# [Directions for this task]
Print exactly what appears from the line containing "index mcp: (200, 238)" through the final line of the data below, pictures excluded.

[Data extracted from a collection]
_ _ _ _ _ _ _
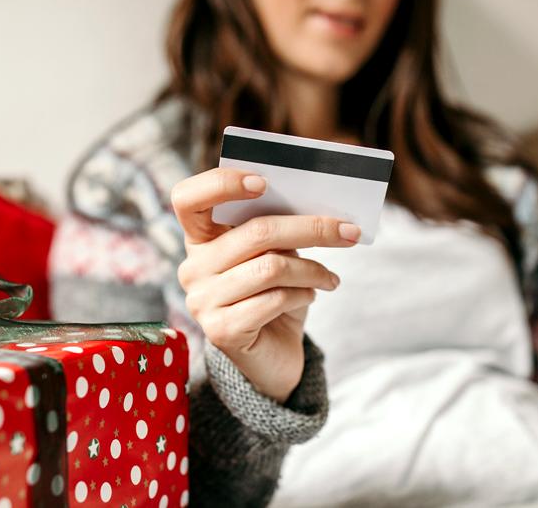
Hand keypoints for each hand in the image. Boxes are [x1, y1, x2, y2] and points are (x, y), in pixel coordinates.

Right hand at [170, 167, 359, 402]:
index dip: (221, 183)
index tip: (263, 182)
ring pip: (272, 267)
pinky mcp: (221, 331)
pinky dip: (303, 294)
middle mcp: (193, 267)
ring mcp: (203, 301)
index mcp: (200, 238)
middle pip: (255, 232)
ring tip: (331, 278)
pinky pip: (274, 300)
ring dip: (313, 269)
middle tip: (349, 231)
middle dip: (311, 228)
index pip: (187, 198)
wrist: (271, 355)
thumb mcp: (274, 255)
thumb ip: (278, 228)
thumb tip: (318, 208)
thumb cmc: (273, 293)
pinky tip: (311, 296)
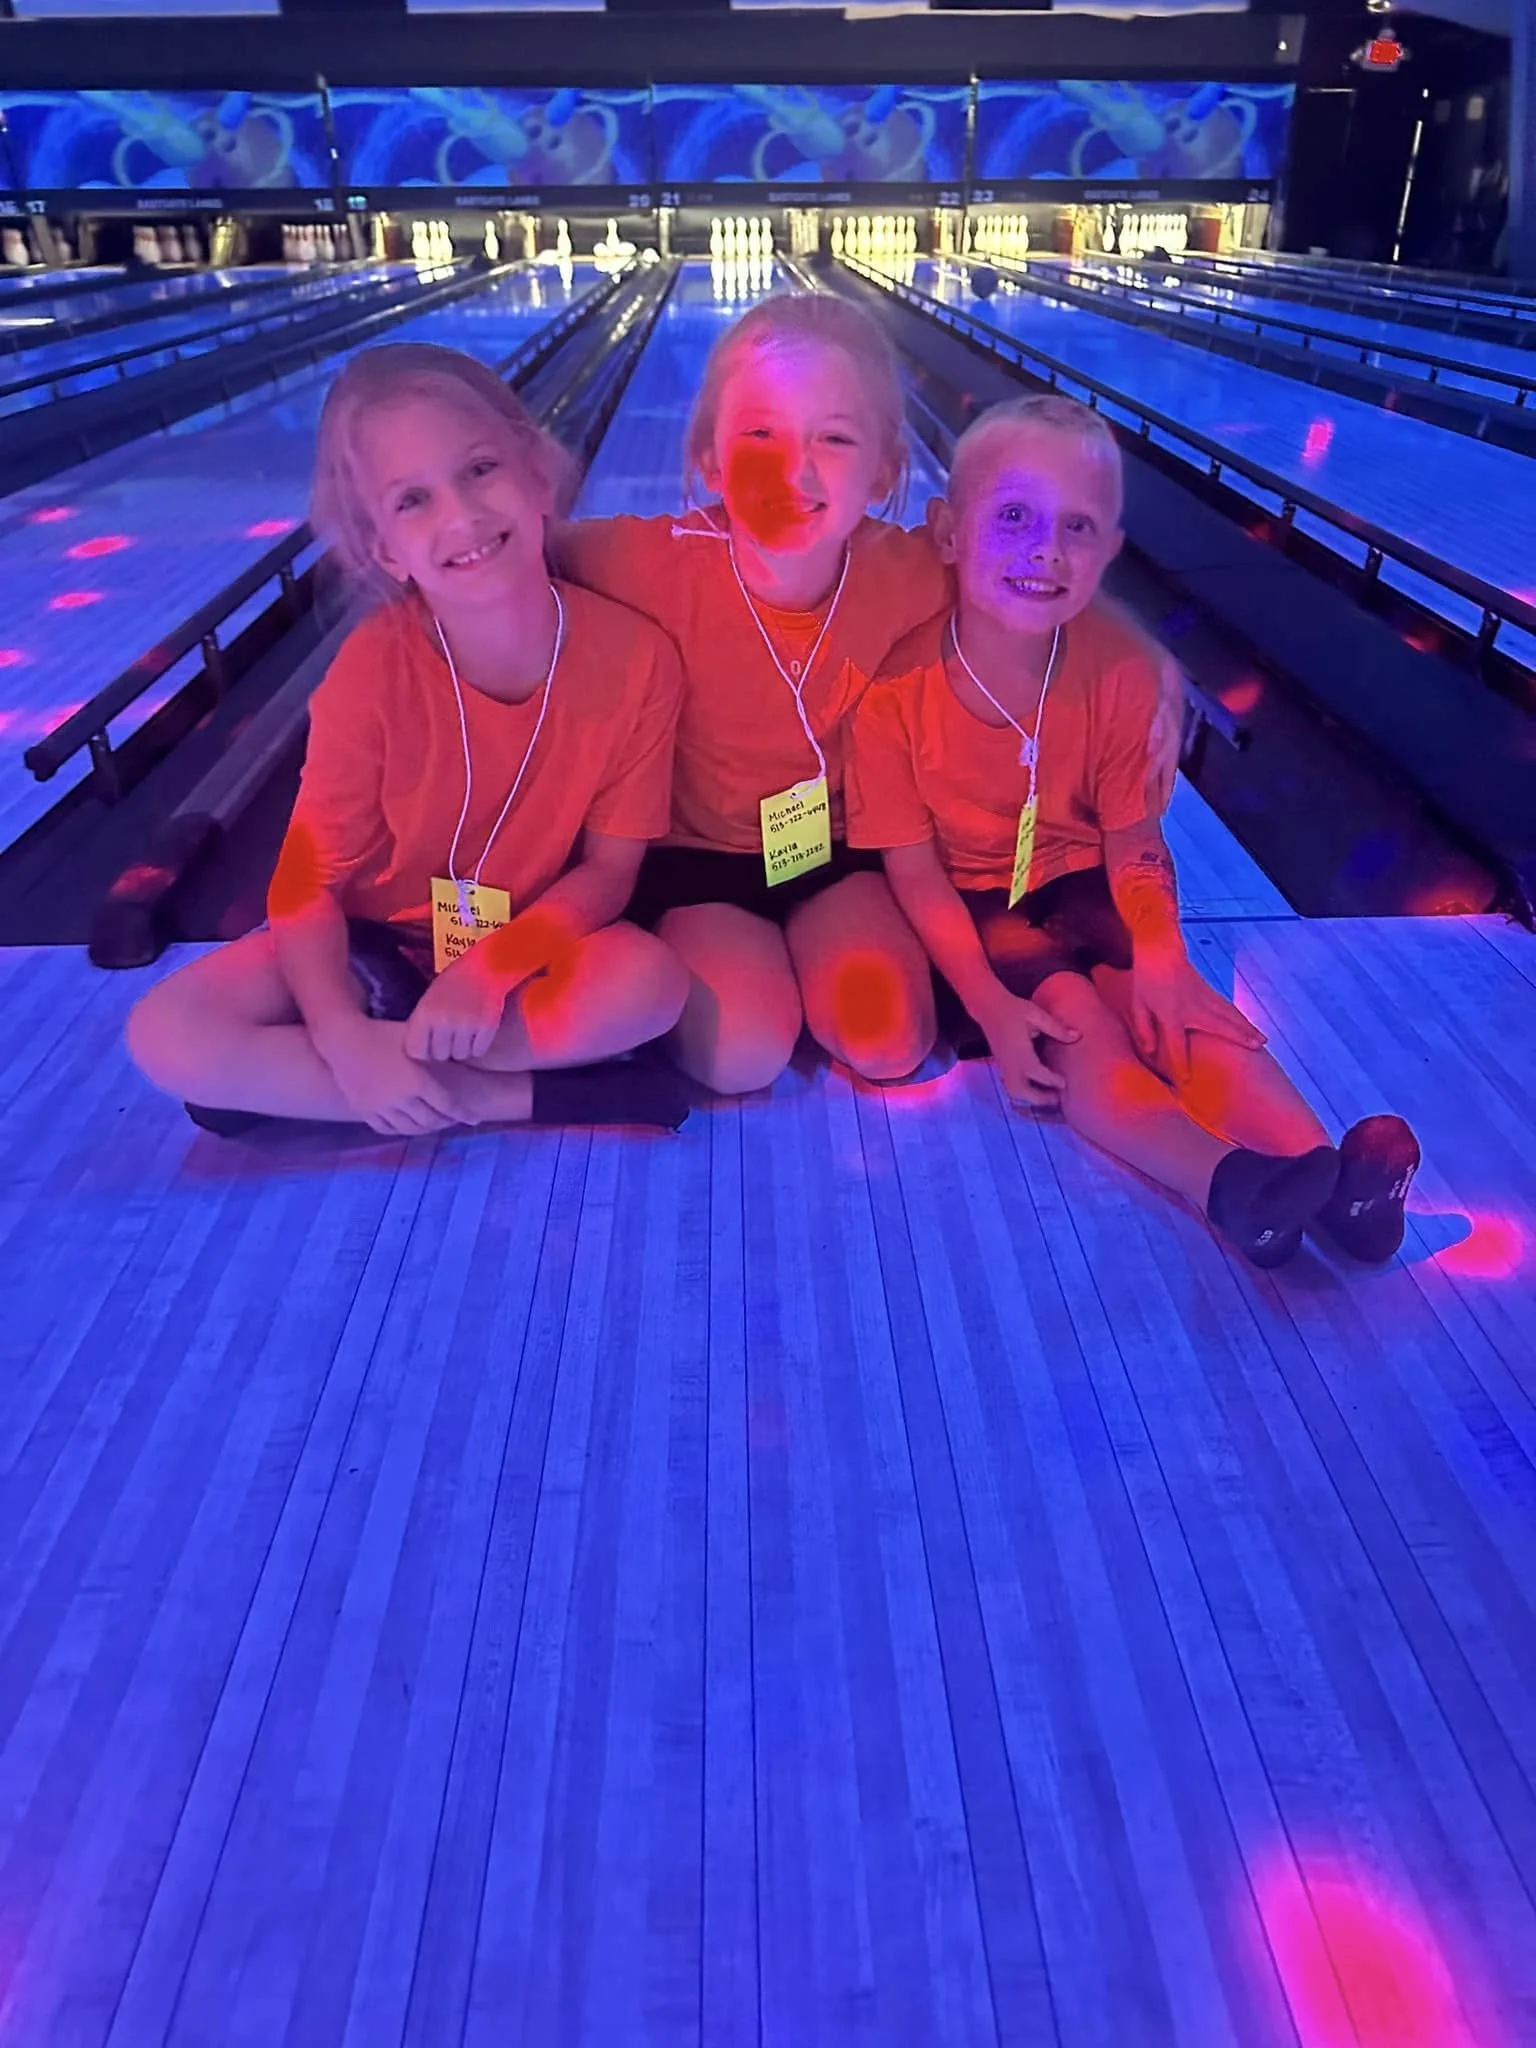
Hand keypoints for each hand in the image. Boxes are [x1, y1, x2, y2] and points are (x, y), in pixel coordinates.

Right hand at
_ _ _ _ _ _ _
# [Response to the task]
index mcp: (200, 238)
middle pip: (255, 232)
ring tip: (331, 278)
pinky pip: (274, 300)
ring dip: (313, 269)
middle tip: (349, 231)
middle dip: (311, 228)
index pip: (187, 198)
wrist: (271, 355)
thumb mcp: (274, 255)
thumb ip: (278, 228)
thumb tip: (318, 208)
thumb cmc: (273, 293)
pinky tip: (311, 296)
Hand keypoints for each hand in the image. Boxes are [x1, y1, x2, y2] and points are (x, y), in pixel coordinates.

Right hand at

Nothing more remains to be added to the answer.